* Instructions to follow *
Reproduce exactly, from the data that follows, the line with "It was suggested", the line with "Minutes 12 November 2019.doc", and every line that lies between them.

(Saved entries)

BEGIN

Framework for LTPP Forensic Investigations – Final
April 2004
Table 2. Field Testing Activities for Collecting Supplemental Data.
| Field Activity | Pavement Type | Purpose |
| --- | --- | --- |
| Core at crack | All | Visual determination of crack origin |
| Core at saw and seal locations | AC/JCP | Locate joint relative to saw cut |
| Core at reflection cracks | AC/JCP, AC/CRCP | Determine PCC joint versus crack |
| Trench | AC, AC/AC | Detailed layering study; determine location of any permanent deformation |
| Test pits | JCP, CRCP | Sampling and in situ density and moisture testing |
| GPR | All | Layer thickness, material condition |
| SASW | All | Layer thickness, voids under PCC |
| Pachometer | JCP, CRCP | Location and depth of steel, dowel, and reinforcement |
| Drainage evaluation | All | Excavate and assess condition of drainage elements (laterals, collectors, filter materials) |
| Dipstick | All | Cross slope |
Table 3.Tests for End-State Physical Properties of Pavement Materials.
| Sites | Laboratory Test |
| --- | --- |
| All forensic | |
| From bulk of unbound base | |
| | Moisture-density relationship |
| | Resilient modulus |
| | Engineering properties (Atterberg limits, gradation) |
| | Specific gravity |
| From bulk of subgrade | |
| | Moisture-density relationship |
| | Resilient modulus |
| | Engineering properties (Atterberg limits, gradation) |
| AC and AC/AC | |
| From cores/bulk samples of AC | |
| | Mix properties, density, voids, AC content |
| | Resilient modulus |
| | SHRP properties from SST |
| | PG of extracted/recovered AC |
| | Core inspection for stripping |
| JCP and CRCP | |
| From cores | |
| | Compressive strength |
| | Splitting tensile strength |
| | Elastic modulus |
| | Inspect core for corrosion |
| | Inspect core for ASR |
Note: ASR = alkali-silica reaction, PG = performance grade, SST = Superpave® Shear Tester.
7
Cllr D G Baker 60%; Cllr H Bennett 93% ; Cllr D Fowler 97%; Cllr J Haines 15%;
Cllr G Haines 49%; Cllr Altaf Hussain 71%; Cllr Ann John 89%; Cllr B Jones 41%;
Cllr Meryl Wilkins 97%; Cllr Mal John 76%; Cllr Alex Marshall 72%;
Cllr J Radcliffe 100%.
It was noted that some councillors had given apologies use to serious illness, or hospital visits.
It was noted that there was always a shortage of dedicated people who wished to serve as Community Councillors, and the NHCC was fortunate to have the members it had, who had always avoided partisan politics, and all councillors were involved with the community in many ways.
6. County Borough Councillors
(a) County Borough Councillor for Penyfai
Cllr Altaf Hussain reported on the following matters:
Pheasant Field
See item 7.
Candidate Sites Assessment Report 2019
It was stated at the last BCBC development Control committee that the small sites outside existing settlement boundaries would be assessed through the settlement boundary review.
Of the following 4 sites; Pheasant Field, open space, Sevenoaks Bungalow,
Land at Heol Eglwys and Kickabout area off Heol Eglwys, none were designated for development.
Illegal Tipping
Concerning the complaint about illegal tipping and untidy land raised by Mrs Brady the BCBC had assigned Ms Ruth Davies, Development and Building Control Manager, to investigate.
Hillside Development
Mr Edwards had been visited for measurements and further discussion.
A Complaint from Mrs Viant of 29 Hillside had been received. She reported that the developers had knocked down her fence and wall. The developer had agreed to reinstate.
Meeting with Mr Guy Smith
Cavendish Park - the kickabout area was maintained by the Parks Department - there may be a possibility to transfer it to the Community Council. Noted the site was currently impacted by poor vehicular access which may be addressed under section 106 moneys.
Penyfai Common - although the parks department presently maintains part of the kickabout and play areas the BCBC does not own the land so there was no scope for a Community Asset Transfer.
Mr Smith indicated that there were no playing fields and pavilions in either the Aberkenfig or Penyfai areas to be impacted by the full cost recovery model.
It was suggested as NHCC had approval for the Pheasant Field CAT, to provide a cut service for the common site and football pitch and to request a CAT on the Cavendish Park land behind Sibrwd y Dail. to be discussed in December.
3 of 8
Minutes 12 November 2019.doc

END
BEGIN

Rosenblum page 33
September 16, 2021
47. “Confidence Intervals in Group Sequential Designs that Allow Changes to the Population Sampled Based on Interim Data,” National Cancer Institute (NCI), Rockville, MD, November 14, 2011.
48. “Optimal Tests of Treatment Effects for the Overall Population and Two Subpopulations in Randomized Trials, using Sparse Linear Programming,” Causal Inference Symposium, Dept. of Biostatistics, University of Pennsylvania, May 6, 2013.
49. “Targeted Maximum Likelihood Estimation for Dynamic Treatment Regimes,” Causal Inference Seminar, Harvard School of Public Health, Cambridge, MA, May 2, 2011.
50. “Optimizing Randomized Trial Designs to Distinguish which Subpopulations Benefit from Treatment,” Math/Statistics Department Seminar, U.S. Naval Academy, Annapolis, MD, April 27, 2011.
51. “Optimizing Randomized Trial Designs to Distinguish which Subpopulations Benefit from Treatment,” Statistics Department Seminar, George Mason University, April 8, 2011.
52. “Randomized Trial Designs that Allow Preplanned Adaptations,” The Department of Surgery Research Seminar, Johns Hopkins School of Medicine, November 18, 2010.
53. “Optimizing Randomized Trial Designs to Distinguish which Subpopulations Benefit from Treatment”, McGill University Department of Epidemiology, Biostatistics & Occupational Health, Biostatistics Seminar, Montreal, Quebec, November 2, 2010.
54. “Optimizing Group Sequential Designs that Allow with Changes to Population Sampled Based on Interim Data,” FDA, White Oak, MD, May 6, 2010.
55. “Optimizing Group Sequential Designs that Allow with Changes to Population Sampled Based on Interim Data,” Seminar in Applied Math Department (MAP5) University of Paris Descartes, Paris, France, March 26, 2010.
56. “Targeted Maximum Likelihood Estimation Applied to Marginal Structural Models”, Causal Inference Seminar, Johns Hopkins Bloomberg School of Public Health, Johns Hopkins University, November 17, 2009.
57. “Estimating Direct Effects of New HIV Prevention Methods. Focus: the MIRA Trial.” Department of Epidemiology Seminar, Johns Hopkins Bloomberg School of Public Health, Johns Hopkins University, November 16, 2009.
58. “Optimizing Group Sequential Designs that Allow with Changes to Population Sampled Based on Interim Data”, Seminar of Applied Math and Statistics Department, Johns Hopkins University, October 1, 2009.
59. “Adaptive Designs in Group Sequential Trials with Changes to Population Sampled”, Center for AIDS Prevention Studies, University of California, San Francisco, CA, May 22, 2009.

END

* Your solution *
It was suggested as NHCC had approval for the Pheasant Field CAT, to provide a cut service for the common site and football pitch and to request a CAT on the Cavendish Park land behind Sibrwd y Dail. to be discussed in December.
3 of 8
Minutes 12 November 2019.doc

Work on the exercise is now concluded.